**Directions:**
From the entries below, return exactly the lines beginning at the one that contains "efternamn för mottagarna" and ending at the one that contains "Din första e-postleverans", both of them included, and only those lines.

═══ Exercise data ═══

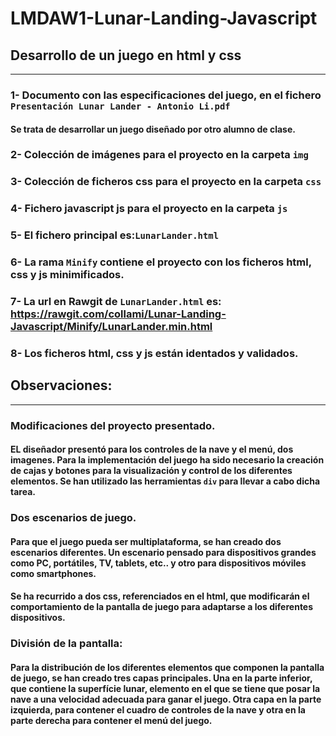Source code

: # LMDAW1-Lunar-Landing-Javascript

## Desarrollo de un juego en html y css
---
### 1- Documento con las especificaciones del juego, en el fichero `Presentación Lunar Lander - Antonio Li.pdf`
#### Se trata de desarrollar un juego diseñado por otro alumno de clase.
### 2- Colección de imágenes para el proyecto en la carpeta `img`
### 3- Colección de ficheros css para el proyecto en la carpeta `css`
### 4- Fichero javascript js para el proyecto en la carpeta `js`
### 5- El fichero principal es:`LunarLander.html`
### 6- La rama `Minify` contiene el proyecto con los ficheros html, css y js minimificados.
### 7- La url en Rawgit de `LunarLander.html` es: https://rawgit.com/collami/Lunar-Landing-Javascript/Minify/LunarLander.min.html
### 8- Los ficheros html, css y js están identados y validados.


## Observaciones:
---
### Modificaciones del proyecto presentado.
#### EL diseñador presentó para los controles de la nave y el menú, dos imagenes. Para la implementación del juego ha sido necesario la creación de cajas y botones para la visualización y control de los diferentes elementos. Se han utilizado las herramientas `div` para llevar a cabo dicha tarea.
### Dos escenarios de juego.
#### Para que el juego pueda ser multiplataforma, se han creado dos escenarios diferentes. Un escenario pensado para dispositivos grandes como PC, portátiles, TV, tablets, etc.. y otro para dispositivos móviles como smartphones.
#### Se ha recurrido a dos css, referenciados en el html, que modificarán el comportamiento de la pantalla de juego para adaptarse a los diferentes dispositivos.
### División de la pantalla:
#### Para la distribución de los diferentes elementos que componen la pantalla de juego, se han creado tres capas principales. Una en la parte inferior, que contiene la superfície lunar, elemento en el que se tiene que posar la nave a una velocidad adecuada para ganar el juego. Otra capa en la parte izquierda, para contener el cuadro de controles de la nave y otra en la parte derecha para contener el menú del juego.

═══
═══ Exercise data ═══

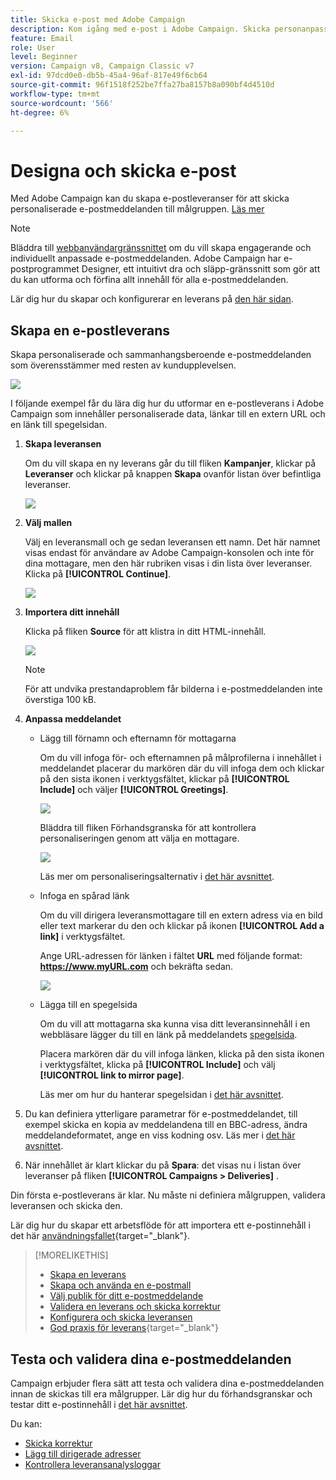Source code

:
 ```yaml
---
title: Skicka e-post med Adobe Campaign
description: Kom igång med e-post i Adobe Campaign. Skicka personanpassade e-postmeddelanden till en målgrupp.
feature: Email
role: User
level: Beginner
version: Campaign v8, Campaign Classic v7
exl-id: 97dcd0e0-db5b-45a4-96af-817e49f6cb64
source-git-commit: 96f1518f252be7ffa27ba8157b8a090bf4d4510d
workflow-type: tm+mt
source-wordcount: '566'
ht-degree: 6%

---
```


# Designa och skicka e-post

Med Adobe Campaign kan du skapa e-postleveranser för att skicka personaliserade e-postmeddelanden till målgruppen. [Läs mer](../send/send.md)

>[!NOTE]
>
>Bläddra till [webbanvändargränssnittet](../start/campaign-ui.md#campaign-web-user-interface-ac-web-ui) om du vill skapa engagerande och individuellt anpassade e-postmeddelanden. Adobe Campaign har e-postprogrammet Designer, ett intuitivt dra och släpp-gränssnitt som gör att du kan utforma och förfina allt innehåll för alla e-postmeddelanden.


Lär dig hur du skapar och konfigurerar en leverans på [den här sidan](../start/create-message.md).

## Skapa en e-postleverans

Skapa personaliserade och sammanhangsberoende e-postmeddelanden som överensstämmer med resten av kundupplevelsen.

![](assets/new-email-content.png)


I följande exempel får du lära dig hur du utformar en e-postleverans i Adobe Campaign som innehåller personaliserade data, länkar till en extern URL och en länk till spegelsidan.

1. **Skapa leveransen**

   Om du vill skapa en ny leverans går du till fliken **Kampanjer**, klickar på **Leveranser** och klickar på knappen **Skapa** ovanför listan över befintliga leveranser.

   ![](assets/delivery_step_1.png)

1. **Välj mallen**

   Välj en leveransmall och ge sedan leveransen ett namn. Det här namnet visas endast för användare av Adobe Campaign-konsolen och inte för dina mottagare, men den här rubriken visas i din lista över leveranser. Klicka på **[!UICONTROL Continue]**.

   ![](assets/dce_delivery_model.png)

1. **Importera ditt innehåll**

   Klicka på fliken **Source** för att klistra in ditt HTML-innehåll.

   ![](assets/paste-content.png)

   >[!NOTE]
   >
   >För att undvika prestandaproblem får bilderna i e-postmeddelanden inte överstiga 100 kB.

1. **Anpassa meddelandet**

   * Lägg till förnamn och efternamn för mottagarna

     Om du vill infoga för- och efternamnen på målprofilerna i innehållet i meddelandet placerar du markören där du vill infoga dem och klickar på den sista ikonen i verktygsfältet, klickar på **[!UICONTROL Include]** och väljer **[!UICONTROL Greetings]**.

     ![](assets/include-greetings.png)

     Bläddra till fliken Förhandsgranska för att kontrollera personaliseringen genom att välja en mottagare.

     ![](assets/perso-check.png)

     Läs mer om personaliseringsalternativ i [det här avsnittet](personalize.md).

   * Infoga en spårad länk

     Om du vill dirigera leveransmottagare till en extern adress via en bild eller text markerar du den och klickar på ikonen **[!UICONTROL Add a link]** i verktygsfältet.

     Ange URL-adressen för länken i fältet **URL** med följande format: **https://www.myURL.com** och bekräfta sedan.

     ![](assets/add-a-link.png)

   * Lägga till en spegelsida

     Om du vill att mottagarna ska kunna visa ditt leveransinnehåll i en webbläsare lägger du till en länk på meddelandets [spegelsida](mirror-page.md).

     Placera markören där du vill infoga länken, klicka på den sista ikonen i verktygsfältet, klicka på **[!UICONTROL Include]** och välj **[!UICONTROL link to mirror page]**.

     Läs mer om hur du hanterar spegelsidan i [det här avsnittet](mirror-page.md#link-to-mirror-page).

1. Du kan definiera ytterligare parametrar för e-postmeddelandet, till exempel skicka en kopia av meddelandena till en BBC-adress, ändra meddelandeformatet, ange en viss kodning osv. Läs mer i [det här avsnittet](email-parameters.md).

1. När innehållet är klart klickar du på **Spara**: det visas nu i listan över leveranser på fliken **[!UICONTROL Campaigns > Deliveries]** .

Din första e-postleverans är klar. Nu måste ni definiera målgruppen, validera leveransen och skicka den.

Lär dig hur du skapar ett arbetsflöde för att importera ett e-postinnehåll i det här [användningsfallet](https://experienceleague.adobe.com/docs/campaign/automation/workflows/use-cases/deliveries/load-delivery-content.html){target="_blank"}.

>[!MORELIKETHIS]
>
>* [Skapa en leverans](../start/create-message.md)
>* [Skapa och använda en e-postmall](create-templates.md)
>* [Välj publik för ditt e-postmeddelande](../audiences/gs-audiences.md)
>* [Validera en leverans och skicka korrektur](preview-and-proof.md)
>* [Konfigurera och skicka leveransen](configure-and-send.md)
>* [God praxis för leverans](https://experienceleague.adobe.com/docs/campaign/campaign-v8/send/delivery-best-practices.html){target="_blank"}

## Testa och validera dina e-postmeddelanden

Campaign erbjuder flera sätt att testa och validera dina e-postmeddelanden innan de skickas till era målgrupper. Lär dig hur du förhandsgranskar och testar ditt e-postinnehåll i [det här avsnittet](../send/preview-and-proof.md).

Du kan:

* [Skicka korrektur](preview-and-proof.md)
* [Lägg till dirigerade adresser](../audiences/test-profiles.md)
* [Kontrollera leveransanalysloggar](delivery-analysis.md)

═══

**Reply:**
   * Lägg till förnamn och efternamn för mottagarna

     Om du vill infoga för- och efternamnen på målprofilerna i innehållet i meddelandet placerar du markören där du vill infoga dem och klickar på den sista ikonen i verktygsfältet, klickar på **[!UICONTROL Include]** och väljer **[!UICONTROL Greetings]**.

     ![](assets/include-greetings.png)

     Bläddra till fliken Förhandsgranska för att kontrollera personaliseringen genom att välja en mottagare.

     ![](assets/perso-check.png)

     Läs mer om personaliseringsalternativ i [det här avsnittet](personalize.md).

   * Infoga en spårad länk

     Om du vill dirigera leveransmottagare till en extern adress via en bild eller text markerar du den och klickar på ikonen **[!UICONTROL Add a link]** i verktygsfältet.

     Ange URL-adressen för länken i fältet **URL** med följande format: **https://www.myURL.com** och bekräfta sedan.

     ![](assets/add-a-link.png)

   * Lägga till en spegelsida

     Om du vill att mottagarna ska kunna visa ditt leveransinnehåll i en webbläsare lägger du till en länk på meddelandets [spegelsida](mirror-page.md).

     Placera markören där du vill infoga länken, klicka på den sista ikonen i verktygsfältet, klicka på **[!UICONTROL Include]** och välj **[!UICONTROL link to mirror page]**.

     Läs mer om hur du hanterar spegelsidan i [det här avsnittet](mirror-page.md#link-to-mirror-page).

1. Du kan definiera ytterligare parametrar för e-postmeddelandet, till exempel skicka en kopia av meddelandena till en BBC-adress, ändra meddelandeformatet, ange en viss kodning osv. Läs mer i [det här avsnittet](email-parameters.md).

1. När innehållet är klart klickar du på **Spara**: det visas nu i listan över leveranser på fliken **[!UICONTROL Campaigns > Deliveries]** .

Din första e-postleverans är klar. Nu måste ni definiera målgruppen, validera leveransen och skicka den.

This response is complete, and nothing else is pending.